● Work required: The entries that follow should be repeated exactly, with no pictures kept.

● Source records:
========================
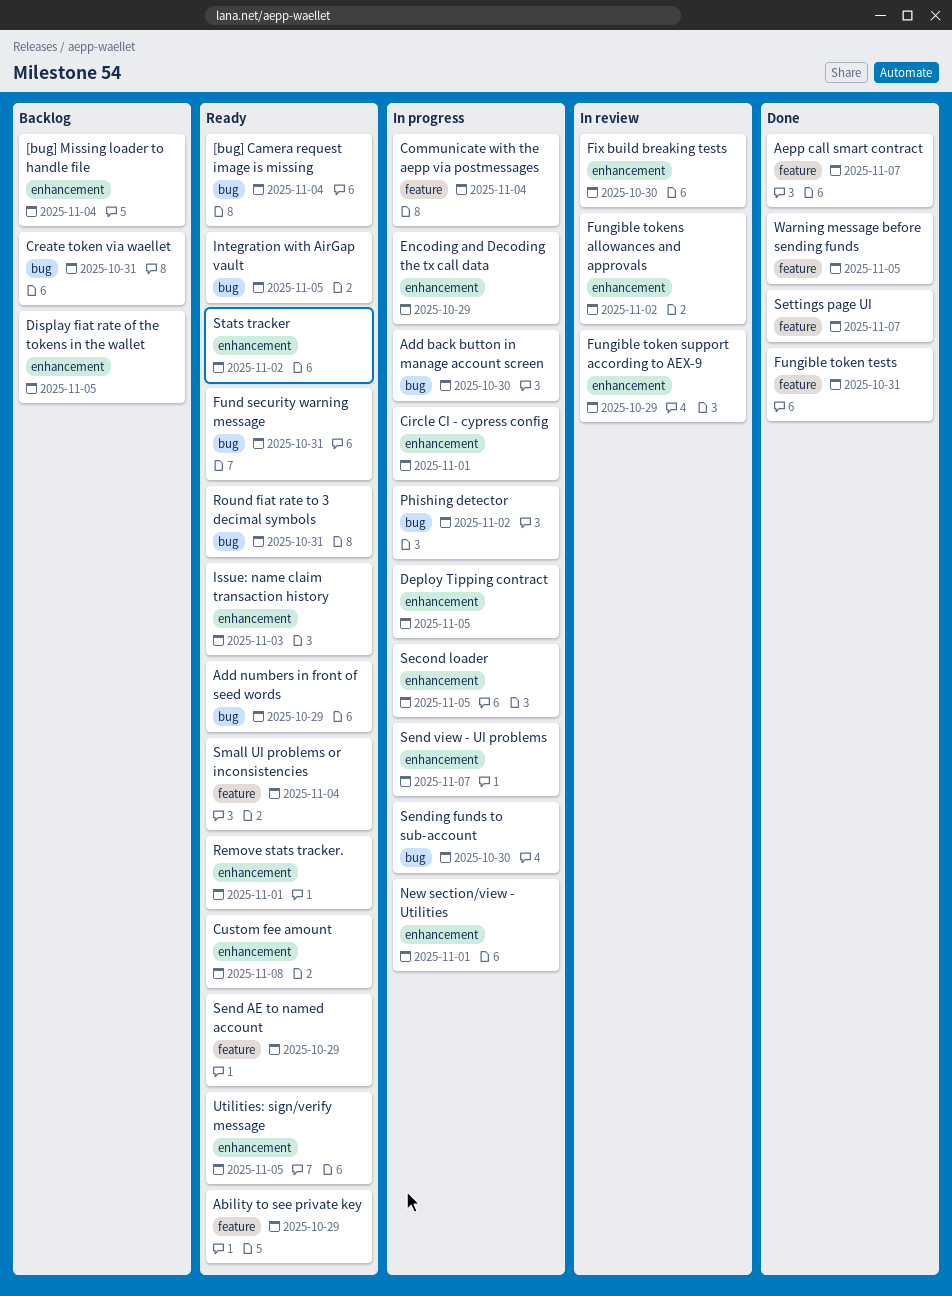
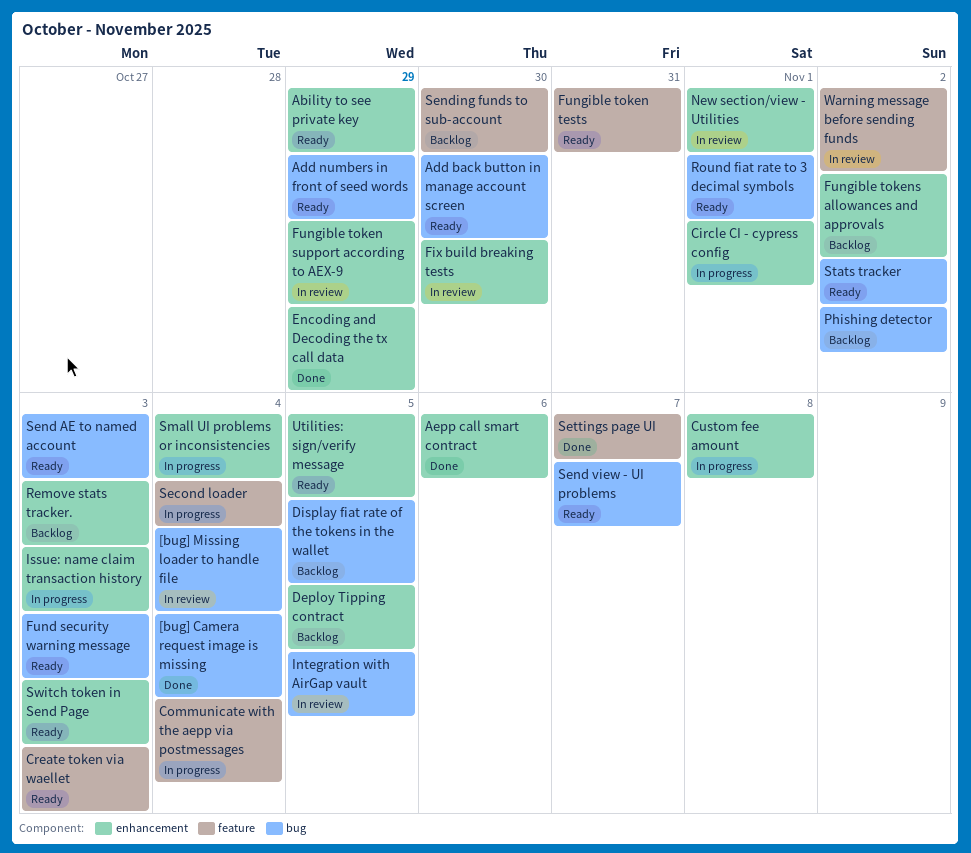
[bug] Camera request image is missing, status: Ready -> Done
[bug] Missing loader to handle file, status: Backlog -> In review
[bug] Missing loader to handle file, label: enhancement -> bug
Ability to see private key, label: feature -> enhancement
Add back button in manage account screen, status: In progress -> Ready
Aepp call smart contract, label: feature -> enhancement
Aepp call smart contract, due: Nov 7 -> Nov 6
Create token via waellet, status: Backlog -> Ready
Create token via waellet, label: bug -> feature
Create token via waellet, due: Oct 31 -> Nov 3
Custom fee amount, status: Ready -> In progress
Deploy Tipping contract, status: In progress -> Backlog
Display fiat rate of the tokens in the wallet, label: enhancement -> bug
Encoding and Decoding the tx call data, status: In progress -> Done
Fund security warning message, due: Oct 31 -> Nov 3
Fungible token tests, status: Done -> Ready
Fungible tokens allowances and approvals, status: In review -> Backlog
Integration with AirGap vault, status: Ready -> In review
Issue: name claim transaction history, status: Ready -> In progress
New section/view - Utilities, status: In progress -> In review
Phishing detector, status: In progress -> Backlog
Remove stats tracker., status: Ready -> Backlog
Remove stats tracker., due: Nov 1 -> Nov 3
Round fiat rate to 3 decimal symbols, due: Oct 31 -> Nov 1
Second loader, label: enhancement -> feature
Second loader, due: Nov 5 -> Nov 4
Send AE to named account, label: feature -> bug
Send AE to named account, due: Oct 29 -> Nov 3
Send view - UI problems, status: In progress -> Ready
Send view - UI problems, label: enhancement -> bug
Sending funds to sub-account, status: In progress -> Backlog
Sending funds to sub-account, label: bug -> feature
Small UI problems or inconsistencies, status: Ready -> In progress
Small UI problems or inconsistencies, label: feature -> enhancement
Stats tracker, label: enhancement -> bug
Switch token in Send Page: none -> present
Warning message before sending funds, status: Done -> In review
Warning message before sending funds, due: Nov 5 -> Nov 2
========================
● Solved exercise:
[bug] Camera request image is missing, status: Ready -> Done
[bug] Missing loader to handle file, status: Backlog -> In review
[bug] Missing loader to handle file, label: enhancement -> bug
Ability to see private key, label: feature -> enhancement
Add back button in manage account screen, status: In progress -> Ready
Aepp call smart contract, label: feature -> enhancement
Aepp call smart contract, due: Nov 7 -> Nov 6
Create token via waellet, status: Backlog -> Ready
Create token via waellet, label: bug -> feature
Create token via waellet, due: Oct 31 -> Nov 3
Custom fee amount, status: Ready -> In progress
Deploy Tipping contract, status: In progress -> Backlog
Display fiat rate of the tokens in the wallet, label: enhancement -> bug
Encoding and Decoding the tx call data, status: In progress -> Done
Fund security warning message, due: Oct 31 -> Nov 3
Fungible token tests, status: Done -> Ready
Fungible tokens allowances and approvals, status: In review -> Backlog
Integration with AirGap vault, status: Ready -> In review
Issue: name claim transaction history, status: Ready -> In progress
New section/view - Utilities, status: In progress -> In review
Phishing detector, status: In progress -> Backlog
Remove stats tracker., status: Ready -> Backlog
Remove stats tracker., due: Nov 1 -> Nov 3
Round fiat rate to 3 decimal symbols, due: Oct 31 -> Nov 1
Second loader, label: enhancement -> feature
Second loader, due: Nov 5 -> Nov 4
Send AE to named account, label: feature -> bug
Send AE to named account, due: Oct 29 -> Nov 3
Send view - UI problems, status: In progress -> Ready
Send view - UI problems, label: enhancement -> bug
Sending funds to sub-account, status: In progress -> Backlog
Sending funds to sub-account, label: bug -> feature
Small UI problems or inconsistencies, status: Ready -> In progress
Small UI problems or inconsistencies, label: feature -> enhancement
Stats tracker, label: enhancement -> bug
Switch token in Send Page: none -> present
Warning message before sending funds, status: Done -> In review
Warning message before sending funds, due: Nov 5 -> Nov 2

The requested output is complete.